Problem
Put each line into a JSON list of strings, from the line containing "- [Stellar Official" up to and including the line containing "This project is", with blank lines left out.

Data to use
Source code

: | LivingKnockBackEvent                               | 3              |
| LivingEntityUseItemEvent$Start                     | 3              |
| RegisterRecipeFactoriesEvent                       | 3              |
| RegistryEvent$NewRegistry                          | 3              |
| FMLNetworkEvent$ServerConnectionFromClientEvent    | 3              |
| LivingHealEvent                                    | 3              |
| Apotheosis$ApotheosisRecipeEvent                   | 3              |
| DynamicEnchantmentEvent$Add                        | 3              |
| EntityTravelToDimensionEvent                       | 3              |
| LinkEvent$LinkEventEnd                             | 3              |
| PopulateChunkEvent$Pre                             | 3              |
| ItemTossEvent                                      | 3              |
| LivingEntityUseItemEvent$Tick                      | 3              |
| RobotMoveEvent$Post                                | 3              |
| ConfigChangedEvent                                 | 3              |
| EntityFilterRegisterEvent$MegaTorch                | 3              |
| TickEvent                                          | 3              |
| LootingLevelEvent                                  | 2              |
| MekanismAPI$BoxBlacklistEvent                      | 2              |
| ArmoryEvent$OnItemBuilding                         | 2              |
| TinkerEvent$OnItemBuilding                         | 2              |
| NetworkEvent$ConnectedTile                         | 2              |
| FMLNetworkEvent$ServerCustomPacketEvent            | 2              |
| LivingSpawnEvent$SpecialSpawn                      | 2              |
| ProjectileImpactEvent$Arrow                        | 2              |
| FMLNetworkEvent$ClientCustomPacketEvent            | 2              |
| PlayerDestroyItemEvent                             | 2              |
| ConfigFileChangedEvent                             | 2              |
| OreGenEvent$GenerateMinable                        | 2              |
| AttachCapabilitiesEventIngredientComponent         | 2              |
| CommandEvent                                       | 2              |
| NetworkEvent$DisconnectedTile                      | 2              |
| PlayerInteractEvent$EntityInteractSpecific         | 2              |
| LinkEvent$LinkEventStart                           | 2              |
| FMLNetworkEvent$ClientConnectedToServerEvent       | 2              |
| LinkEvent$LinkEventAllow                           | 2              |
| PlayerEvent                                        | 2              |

==

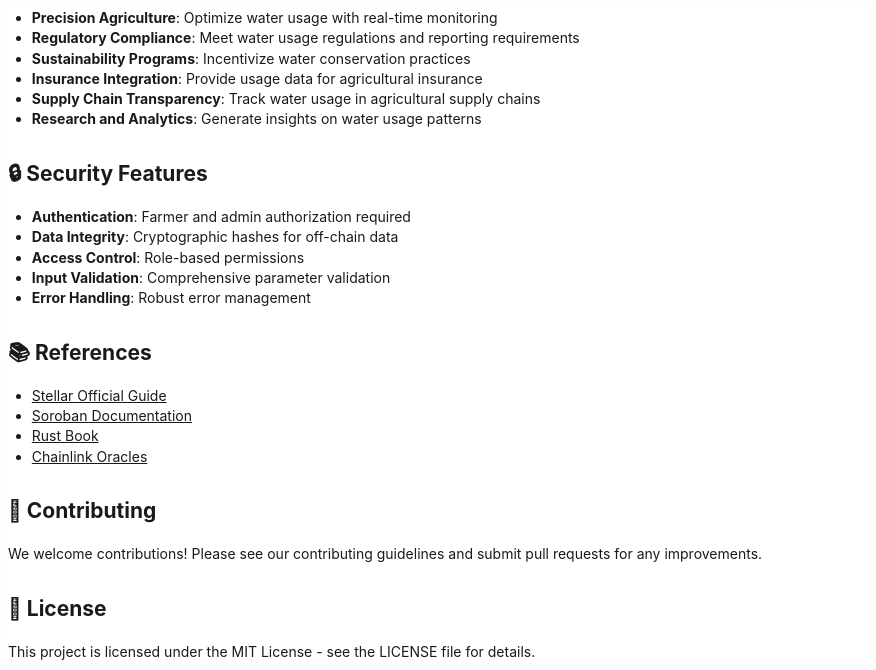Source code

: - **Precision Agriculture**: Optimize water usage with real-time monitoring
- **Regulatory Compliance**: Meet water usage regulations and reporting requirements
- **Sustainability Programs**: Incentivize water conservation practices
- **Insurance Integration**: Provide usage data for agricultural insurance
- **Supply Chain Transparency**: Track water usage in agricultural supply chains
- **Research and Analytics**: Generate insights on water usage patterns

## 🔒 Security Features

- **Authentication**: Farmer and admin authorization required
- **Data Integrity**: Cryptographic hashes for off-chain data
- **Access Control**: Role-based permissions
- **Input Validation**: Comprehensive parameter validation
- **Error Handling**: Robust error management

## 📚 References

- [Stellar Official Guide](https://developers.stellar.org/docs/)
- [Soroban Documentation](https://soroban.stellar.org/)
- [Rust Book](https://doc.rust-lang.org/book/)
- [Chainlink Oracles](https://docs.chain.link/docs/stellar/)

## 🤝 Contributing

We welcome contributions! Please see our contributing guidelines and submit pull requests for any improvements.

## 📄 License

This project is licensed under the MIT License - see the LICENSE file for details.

Your response
[
  "- [Stellar Official Guide](https://developers.stellar.org/docs/)",
  "- [Soroban Documentation](https://soroban.stellar.org/)",
  "- [Rust Book](https://doc.rust-lang.org/book/)",
  "- [Chainlink Oracles](https://docs.chain.link/docs/stellar/)",
  "## 🤝 Contributing",
  "We welcome contributions! Please see our contributing guidelines and submit pull requests for any improvements.",
  "## 📄 License",
  "This project is licensed under the MIT License - see the LICENSE file for details."
]